Cal had been right: she had needed a hobby. Now she had one and it felt good.
CHAPTER 24
That night, she sat in front of the Lorenzos, waiting to see what he would do, if anything. Like her, was he restless? Did he need to go out? Did he have someone to meet? As she sat there, in the dark cocoon that was the Prius, she watched.
And waited.
Eventually, he did leave. The only wrinkle was that she wasn’t sure where he was going on the nights he pulled out of his driveway, if he was headed to another assignation with the mouthy and ethically challenged Julie Morelli or somewhere else. The other problem was that she never knew when he’d leave, so that made for a lot of boring nights, but she took the opportunity to catch up on the papers she hadn’t read, the magazines that contained recipes she wanted to try. She was nothing if not a multitasker. Too bad she hadn’t been paying attention to Rebecca when she had tried to teach her mother to knit; by now, Maeve would have been able to knit an afghan to cover most of the top floor of her house.
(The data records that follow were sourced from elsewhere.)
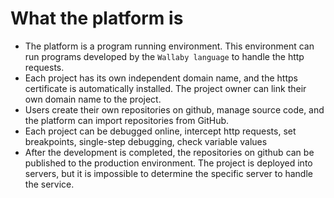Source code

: # What the platform is

- The platform is a program running environment. This environment can run programs developed by the `Wallaby language` to handle the http requests.
- Each project has its own independent domain name, and the https certificate is automatically installed. The project owner can link their own domain name to the project.
- Users create their own repositories on github, manage source code, and the platform can import repositories from GitHub.
- Each project can be debugged online, intercept http requests, set breakpoints, single-step debugging, check variable values
- After the development is completed, the repositories on github can be published to the production environment. The project is deployed into servers, but it is impossible to determine the specific server to handle the service.
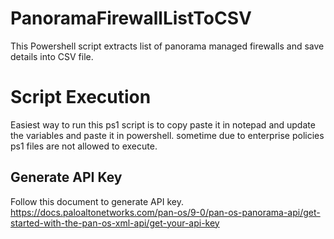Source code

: # PanoramaFirewallListToCSV
This Powershell script extracts list of panorama managed firewalls and save details into CSV file.

# Script Execution
Easiest way to run this ps1 script is to copy paste it in notepad and update the variables and paste it in powershell. sometime due to enterprise policies ps1 files are not allowed to execute.

## Generate API Key
Follow this document to generate API key.
https://docs.paloaltonetworks.com/pan-os/9-0/pan-os-panorama-api/get-started-with-the-pan-os-xml-api/get-your-api-key
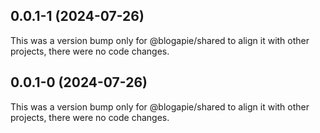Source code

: ## 0.0.1-1 (2024-07-26)

This was a version bump only for @blogapie/shared to align it with other projects, there were no code changes.

## 0.0.1-0 (2024-07-26)

This was a version bump only for @blogapie/shared to align it with other projects, there were no code changes.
She prided herself on being relatively smart, but that night, after some soul-searching in the dark at home in her bed, she realized that what she had done earlier that evening had been beyond stupid. Following Michael Lorenzo to the bar on the corner, a place she had never seen him go, and pulling up a bar stool next to him was not her style or a testament to her sharp intelligence. While she was there, though, the sights and sounds of Mookie’s offering enough cover for their conversation, it seemed like the best idea she had ever had, if only to see the look of shock on his face as she ordered a glass of cheap Chardonnay and a plate of wings.